Take the data below. Output it exactly from its first line through the line containing "44: (700, 133)".
+===+
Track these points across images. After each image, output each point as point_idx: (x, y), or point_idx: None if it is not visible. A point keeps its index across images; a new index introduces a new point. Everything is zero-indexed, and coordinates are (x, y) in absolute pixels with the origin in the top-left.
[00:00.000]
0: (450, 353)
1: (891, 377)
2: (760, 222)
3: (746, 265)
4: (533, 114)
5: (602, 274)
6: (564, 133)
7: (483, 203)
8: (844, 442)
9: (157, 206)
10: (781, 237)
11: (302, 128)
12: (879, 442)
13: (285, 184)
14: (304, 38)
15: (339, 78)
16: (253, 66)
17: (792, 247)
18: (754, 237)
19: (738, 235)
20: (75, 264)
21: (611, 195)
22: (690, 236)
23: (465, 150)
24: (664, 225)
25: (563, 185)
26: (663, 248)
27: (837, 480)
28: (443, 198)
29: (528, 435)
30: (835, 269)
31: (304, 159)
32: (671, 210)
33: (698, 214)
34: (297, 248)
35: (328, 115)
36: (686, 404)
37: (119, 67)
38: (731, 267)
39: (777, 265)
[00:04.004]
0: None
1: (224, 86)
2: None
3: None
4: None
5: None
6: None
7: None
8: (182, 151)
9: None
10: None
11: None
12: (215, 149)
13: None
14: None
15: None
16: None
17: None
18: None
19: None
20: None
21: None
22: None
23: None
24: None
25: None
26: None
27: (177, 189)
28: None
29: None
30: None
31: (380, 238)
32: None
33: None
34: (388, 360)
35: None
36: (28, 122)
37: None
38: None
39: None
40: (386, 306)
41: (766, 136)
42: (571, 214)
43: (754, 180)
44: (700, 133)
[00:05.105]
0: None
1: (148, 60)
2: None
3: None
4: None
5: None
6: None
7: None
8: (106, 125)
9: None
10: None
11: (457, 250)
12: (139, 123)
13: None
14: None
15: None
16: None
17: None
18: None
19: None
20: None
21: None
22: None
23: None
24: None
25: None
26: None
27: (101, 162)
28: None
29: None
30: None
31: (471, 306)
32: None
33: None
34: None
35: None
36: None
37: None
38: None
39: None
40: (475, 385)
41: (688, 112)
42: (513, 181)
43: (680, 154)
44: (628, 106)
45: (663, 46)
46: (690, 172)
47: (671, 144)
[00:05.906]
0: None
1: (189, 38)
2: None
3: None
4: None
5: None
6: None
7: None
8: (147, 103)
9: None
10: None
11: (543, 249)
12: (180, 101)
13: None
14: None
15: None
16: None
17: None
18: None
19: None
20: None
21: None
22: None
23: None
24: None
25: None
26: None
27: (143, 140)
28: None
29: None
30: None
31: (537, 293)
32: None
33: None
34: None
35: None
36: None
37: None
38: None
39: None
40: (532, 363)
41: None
+===+
**Output of the task**
Track these points across images. After each image, output each point as point_idx: (x, y), or point_idx: None if it is not visible. A point keeps its index across images; a new index introduces a new point. Everything is zero-indexed, and coordinates are (x, y) in absolute pixels with the origin in the top-left.
[00:00.000]
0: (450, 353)
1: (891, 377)
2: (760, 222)
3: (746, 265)
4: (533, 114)
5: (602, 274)
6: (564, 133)
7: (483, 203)
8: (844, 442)
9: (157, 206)
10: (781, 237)
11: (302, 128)
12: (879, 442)
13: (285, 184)
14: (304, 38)
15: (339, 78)
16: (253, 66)
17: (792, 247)
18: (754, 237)
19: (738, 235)
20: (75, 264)
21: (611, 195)
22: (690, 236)
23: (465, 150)
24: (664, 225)
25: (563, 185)
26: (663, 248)
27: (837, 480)
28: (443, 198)
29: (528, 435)
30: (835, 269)
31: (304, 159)
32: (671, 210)
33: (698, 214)
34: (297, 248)
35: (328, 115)
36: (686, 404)
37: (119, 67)
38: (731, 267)
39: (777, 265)
[00:04.004]
0: None
1: (224, 86)
2: None
3: None
4: None
5: None
6: None
7: None
8: (182, 151)
9: None
10: None
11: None
12: (215, 149)
13: None
14: None
15: None
16: None
17: None
18: None
19: None
20: None
21: None
22: None
23: None
24: None
25: None
26: None
27: (177, 189)
28: None
29: None
30: None
31: (380, 238)
32: None
33: None
34: (388, 360)
35: None
36: (28, 122)
37: None
38: None
39: None
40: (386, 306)
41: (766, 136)
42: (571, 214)
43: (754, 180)
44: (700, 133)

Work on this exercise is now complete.